There’s a small car park here which is usually full up by 8 am on weekends in the summer. Parking also costs $16. Alternatively, there are some spots along the road but pay careful attention to the no parking signs so you don’t end up towed or fined.
Hiking Mt Harvey
If you plan to do the Mt Harvey hike, check out the following useful information first.
Mount Harvey hike statistics
Mt Harvey trail map
My Mt Harvey hike report
The Mt Harvey trail can be broken into three sections: the logging road, the forest, and the ridge.
The logging road
Arriving around 8am on a Saturday morning, the parking lot in Lions Bay was already full and so I found somewhere to park along the road. While this added a little more elevation to my hike, it did mean I didn’t need to pay $16 for parking!
The trail begins along an old logging road and you keep following it uphill and around to the right. A couple of kilometres in, you’ll come to an intersection with a sign for Mt Brunswick and The Lions. Continue towards the right, following the sign for The Lions.
The trail begins to flatten out slightly at this point before you start the real climb so enjoy it while it lasts!
As you round a corner and head slightly downhill there’s a small junction which heads off into the trees at a steep angle. It’s signposted Mt Harvey so take this trail. Continuing straight puts you on the trail to The Lions.
This is where the hike gets very steep as you grind your way uphill through the forest. The morning I hiked this the mist was pretty thick and the trees covered in dew which I appreciated since the moisture helped keep me cool as I sweated through the uphill!
Soon after you take the turn off into the forest, there’s a small path to the right that looks like it’s the way you should go. Don’t make the mistake I made and follow it. This path takes you down to the waterfall, but I’m not sure it’s possible to follow it all the way to the water. I gave up and used the rather old look rope to pull myself back up the slope.
There’s not much to see on this section of the trail but eventually, it opens up into a beautiful ridge section which is by far the best part of the hike.
When you first come out into the open you’ll be greeted with an incredible view of The Lions. The clouds were rolling in and out during my hike but I did manage to get a glimpse of them still. Behind you is the Howe Sound which always looks beautiful.
Here you bear left and walk along the ridge (it’s not a particularly narrow one), with Howe Sound to your left and the Lions and Cypress Provincial Park to your right. Straight ahead is the summit but first, you’ve got to tackle a relatively easy scramble to the top.
This was the most fun part of the hike for me. You get to enjoy the views and a bit of a challenge too.
Once you’ve navigated over the rocks to the top you get 360 views from Harvey peak and can see Mt Brunswick, The Lions and more.

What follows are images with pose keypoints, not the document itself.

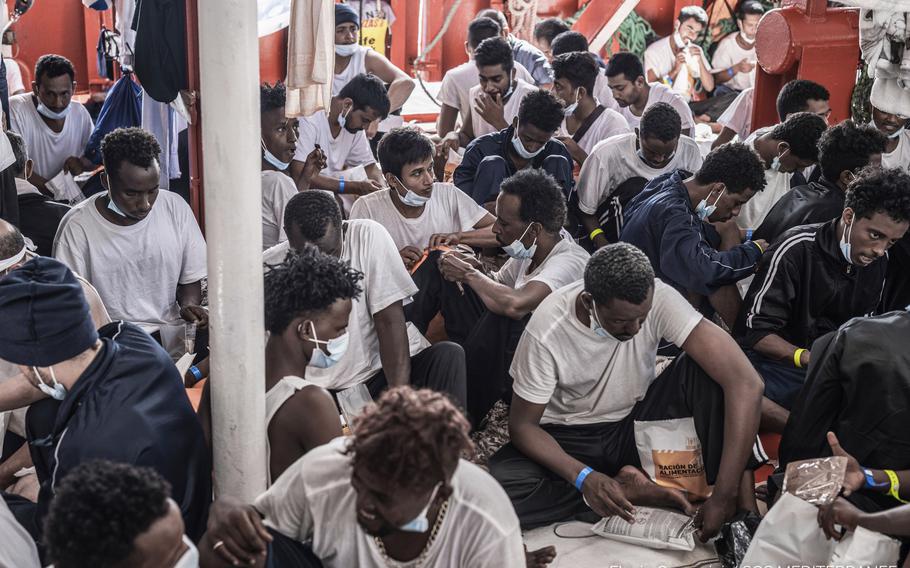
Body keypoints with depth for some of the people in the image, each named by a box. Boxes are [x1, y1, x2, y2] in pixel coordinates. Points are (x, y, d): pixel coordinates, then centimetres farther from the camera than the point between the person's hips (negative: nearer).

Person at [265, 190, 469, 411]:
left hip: (385, 369, 0)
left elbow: (390, 320, -14)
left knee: (448, 355, -27)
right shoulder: (270, 267, -6)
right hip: (320, 392, 0)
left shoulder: (368, 235, -10)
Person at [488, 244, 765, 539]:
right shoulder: (547, 330, -26)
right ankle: (628, 490, -13)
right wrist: (584, 477, -32)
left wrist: (724, 498, -36)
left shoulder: (659, 299, -25)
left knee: (704, 366, -27)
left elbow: (746, 382, -31)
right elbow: (523, 425, -14)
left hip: (638, 422, 1)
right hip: (570, 439, -1)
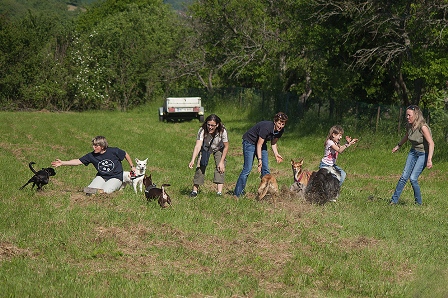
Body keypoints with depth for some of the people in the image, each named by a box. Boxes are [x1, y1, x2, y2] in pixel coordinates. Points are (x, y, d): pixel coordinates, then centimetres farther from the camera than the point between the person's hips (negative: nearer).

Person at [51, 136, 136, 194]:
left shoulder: (113, 151, -15)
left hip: (115, 178, -3)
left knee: (105, 191, -29)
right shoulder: (92, 155, -7)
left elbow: (126, 154, 0)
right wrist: (62, 163, -16)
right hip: (101, 177, 3)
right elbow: (78, 161, -8)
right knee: (88, 190, -19)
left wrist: (132, 167, 9)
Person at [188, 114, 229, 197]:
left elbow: (226, 147, -21)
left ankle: (219, 192, -19)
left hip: (218, 149, 0)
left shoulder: (222, 131, -34)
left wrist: (222, 162, -21)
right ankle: (195, 190, 1)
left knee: (220, 168, -17)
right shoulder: (202, 130, -36)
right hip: (205, 149, 0)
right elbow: (198, 145, -44)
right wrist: (193, 160, -56)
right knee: (200, 166, -9)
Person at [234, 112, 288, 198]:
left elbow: (273, 143, 6)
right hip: (250, 142, -8)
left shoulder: (280, 130, -10)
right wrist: (259, 160, -31)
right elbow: (259, 145, -27)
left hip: (262, 143, 8)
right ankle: (237, 194, -12)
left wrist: (276, 154, -11)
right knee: (247, 169, -14)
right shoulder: (266, 127, -32)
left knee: (265, 169, -1)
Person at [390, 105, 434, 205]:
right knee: (404, 176, -1)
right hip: (413, 152, 6)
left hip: (423, 154, -6)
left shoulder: (422, 127, -25)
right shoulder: (409, 126, -3)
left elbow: (431, 143, -28)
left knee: (413, 178, -14)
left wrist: (429, 160, -36)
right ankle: (394, 200, 6)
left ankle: (419, 203, 3)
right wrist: (398, 146, 35)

Enjoy it before heading down the way you came, taking care of your knees – poles come in handy here!
What to pack for hiking Mt Harvey
- Bug spray: There are a tonne of bugs in the summer around Vancouver.
- Sun cream: You’re going to want suncream no matter what season you hike in. This one is my favourite.
- Bear spray: Ideally with a holster as it’s useless if you can’t get it out of your bag quickly!
- Hiking poles: These are a good idea to save your knees on the way down!
- Lots of snacks & food
- Plenty of warm layers & waterproofs
- Good hiking boots or shoes
- Camera or phone
Things to know before doing the Mount Harvey hike
- Are dogs allowed on the Mt Harvey hike in Vancouver?: Yes, dogs are allowed on leash around the Howe Sound trail. However, the trail is steep so exercise caution taking dogs with you.
- Best time to hike Mount Harvey?: In summer when the days are longer and there’s little chance of snow.
- Be adventure smart: Remember to respect the terrain, environment, and other users while you are enjoying the trails. Follow the three Ts—trip planning, training, and taking the essentials. AdventureSmart is a great resource to help you get informed before heading outdoors.